Brano:

**********

Chi siamo - cosa facciamo

Il Volontariato di Protezione Civile non è un organo dello Stato e nemmeno va confuso con la Protezione Civile, è semplicemente un gruppo di donne e uomini che dedicano parte del loro tempo libero, in collaborazione ad altri Gruppi ed allo Stato, per la salvaguardia delle vite umane, del territorio e del patrimonio culturale.

Il Gruppo Comunale di Angera è composto da Volontari tutti in possesso dell'Attestato di partecipazione rilasciato dall'Amministrazione Provinciale di Varese.

Il Gruppo opera in forma subordinata al Sindaco che, secondo la legge in caso di emergenza in ambito comunale è il responsabile e Autorità di Protezione Civile.

**********

Dati forniti:
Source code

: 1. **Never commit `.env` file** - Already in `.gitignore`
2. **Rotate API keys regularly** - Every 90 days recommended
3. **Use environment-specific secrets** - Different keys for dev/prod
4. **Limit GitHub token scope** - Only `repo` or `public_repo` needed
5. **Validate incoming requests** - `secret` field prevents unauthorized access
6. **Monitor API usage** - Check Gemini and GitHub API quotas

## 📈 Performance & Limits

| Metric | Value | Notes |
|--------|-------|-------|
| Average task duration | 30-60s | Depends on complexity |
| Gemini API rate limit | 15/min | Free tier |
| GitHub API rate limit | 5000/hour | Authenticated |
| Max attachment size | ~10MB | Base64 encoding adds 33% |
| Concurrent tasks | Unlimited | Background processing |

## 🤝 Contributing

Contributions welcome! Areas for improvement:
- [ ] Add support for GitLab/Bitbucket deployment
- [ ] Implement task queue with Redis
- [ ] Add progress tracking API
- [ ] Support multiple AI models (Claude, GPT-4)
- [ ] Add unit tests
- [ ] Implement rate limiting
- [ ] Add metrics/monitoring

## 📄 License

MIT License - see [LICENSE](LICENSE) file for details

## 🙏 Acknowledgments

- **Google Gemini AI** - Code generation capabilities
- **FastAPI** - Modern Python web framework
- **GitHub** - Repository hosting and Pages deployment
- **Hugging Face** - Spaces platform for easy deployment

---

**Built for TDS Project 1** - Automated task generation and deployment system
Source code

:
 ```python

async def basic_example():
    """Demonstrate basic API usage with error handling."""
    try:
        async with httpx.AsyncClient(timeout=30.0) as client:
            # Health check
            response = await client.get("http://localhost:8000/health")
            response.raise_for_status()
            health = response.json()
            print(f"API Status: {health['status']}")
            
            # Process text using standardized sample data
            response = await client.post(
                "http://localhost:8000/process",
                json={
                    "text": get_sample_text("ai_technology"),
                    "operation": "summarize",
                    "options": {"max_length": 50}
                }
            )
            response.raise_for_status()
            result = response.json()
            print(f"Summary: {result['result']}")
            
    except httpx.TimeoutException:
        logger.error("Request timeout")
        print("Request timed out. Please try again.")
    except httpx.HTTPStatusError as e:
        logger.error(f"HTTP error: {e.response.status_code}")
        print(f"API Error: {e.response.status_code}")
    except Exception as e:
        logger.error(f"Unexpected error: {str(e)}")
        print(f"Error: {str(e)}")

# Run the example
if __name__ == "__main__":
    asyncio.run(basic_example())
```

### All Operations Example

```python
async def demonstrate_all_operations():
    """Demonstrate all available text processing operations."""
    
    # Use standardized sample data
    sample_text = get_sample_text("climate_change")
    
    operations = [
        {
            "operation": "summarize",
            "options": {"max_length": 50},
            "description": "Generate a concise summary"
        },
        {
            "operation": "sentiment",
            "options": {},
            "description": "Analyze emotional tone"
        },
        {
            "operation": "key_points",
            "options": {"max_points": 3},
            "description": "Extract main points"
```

**********

Consegne:
• 1. Secondo il brano sul volontariato di Protezione Civile, quale ente rilascia l'attestato di partecipazione posseduto dai Volontari del Gruppo Comunale di Angera?
• 2. Trascrivi dal brano sul volontariato di Protezione Civile tutto ciò che va da "Il Volontariato di" giù fino a "Provinciale di Varese.".
• 3. Stabilisci se ciascuna affermazione concorda con il brano sul volontariato di Protezione Civile. Rispondi sì o no e cita le parole del brano che lo decidono.
(a) Il Volontariato di Protezione Civile è un organo dello Stato.
(b) Il Gruppo opera in forma subordinata al Sindaco.
(c) I volontari dedicano tutto il loro tempo libero alla salvaguardia delle vite umane e del territorio.
Per rispondere basati soltanto sul brano.

Soluzioni:
• 1. L'Amministrazione Provinciale di Varese.

• 2.
Il Volontariato di Protezione Civile non è un organo dello Stato e nemmeno va confuso con la Protezione Civile, è semplicemente un gruppo di donne e uomini che dedicano parte del loro tempo libero, in collaborazione ad altri Gruppi ed allo Stato, per la salvaguardia delle vite umane, del territorio e del patrimonio culturale.

Il Gruppo Comunale di Angera è composto da Volontari tutti in possesso dell'Attestato di partecipazione rilasciato dall'Amministrazione Provinciale di Varese.

• 3.
(a) No: "Il Volontariato di Protezione Civile non è un organo dello Stato".
(b) Sì: "Il Gruppo opera in forma subordinata al Sindaco".
(c) No: "dedicano parte del loro tempo libero".